Never an easy communicator, and under mounting pressure as captain, Hutton handled the matter of Bedser's omission unsympathetically, and certainly not in a manner due to such a champion. At no time did he face him with it. It has to be said, too, that England's over-rate in the Test matches was awful. It was, I am afraid, a deliberate ploy, aimed at upsetting the Australians. The Test matches were of six days of five hours each (with an unspecific number of overs), rather than the five of six, which they have been ever since, and this also benefited England. But, that said, it was still a terrific achievement by England, and one that was very soon put into perspective when, after the last Test match, Australia went straight to the Caribbean and (where they had never been before) overwhelmed a star-studded West Indies side.
Statham was a beautiful bowler, as tireless as he was accurate, and, for those few weeks in Australia, Tyson, whose yorkers far outnumbered his bouncers, was fast enough for Sir Donald Bradman to say many years later that he was unquestionably the fastest he ever saw.
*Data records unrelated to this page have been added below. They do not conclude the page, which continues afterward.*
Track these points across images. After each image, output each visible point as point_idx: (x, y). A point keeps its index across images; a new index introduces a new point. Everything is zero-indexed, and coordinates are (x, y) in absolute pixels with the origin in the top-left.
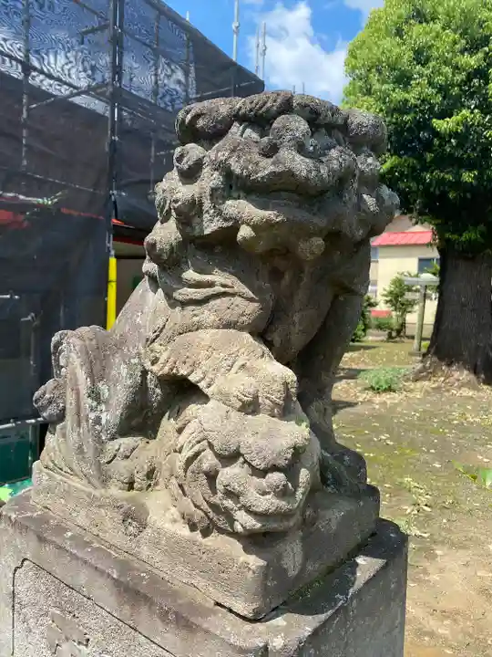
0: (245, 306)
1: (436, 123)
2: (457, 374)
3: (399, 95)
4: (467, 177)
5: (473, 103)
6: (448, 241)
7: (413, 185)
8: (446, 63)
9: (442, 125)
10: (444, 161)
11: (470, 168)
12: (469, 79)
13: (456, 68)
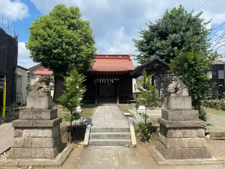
0: (45, 83)
1: (53, 50)
2: (59, 106)
3: (44, 43)
4: (60, 62)
5: (60, 48)
6: (56, 75)
7: (48, 63)
8: (54, 39)
9: (55, 51)
10: (55, 58)
11: (60, 61)
12: (59, 43)
13: (56, 40)
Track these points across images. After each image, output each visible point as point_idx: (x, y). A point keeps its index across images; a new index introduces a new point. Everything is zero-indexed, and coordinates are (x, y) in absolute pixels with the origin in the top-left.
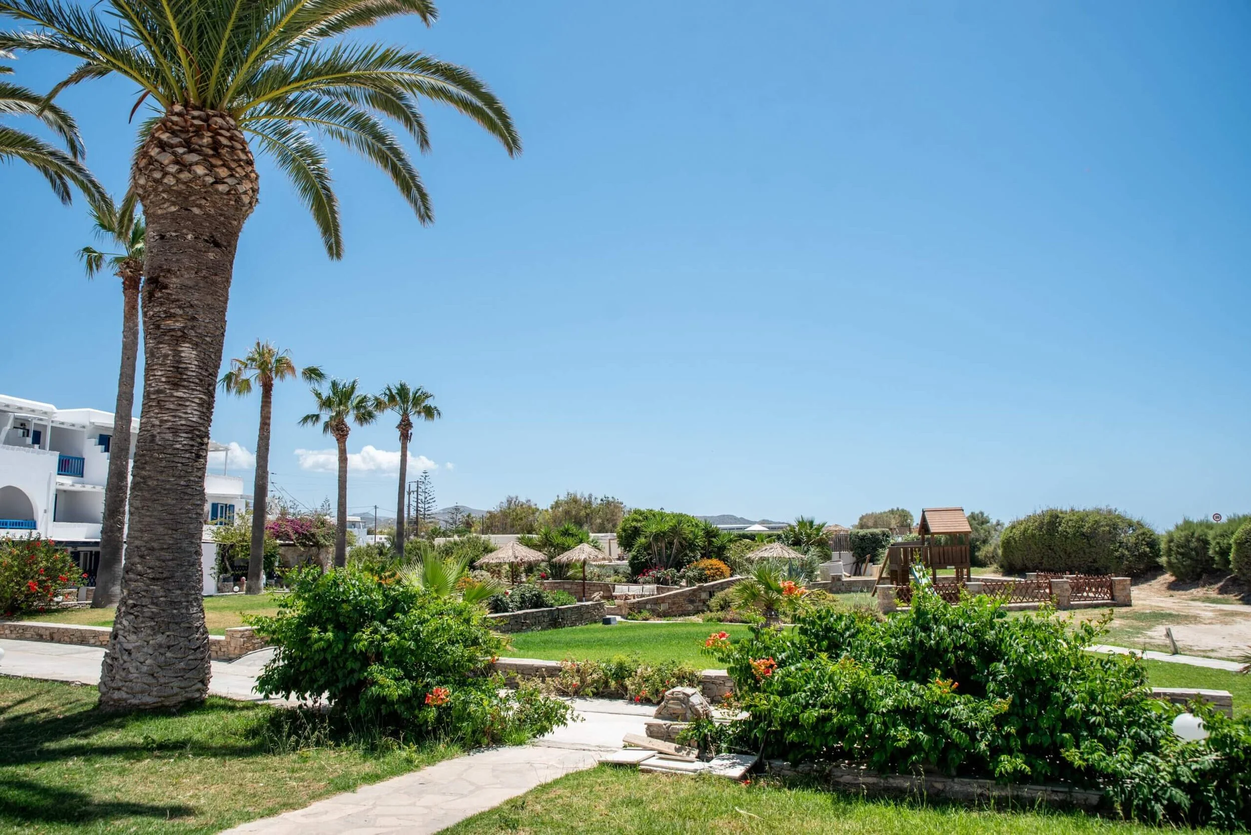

Arthur Morris, who went in first for Australia in four of the five Test matches, told me that facing Statham after Tyson was like facing Trevor Bailey after Statham, and Bailey was on the fast side of medium. Bailey's input was, of course, considerable, not least in the planning, and, bowling as they were at the time, Johnny Wardle and Bob Appleyard made the best pair of slow bowlers England have ever sent to Australia. May was a glorious batsman, whose 102 in the second Test in Sydney was the pair of Cowdrey's Melbourne masterpiece, and Denis Compton was still good enough to average 57 in his 16 first-class innings on the tour. Godfrey Evans was a tremendous cricketer, fearless of the Australians and utterly irrepressible, even in the gloom that followed Brisbane. As a measure of England's bowling resources, Jim Laker, Tony Lock and Fred Trueman had all been left behind.
The team were away for nearly seven months, during which they played 28 matches - the last four of them in New Zealand and 21 of them first-class. The golfers in the party had every chance to get their handicaps down, and press conferences were few and far between. It was, as I need hardly tell you, the greatest fun.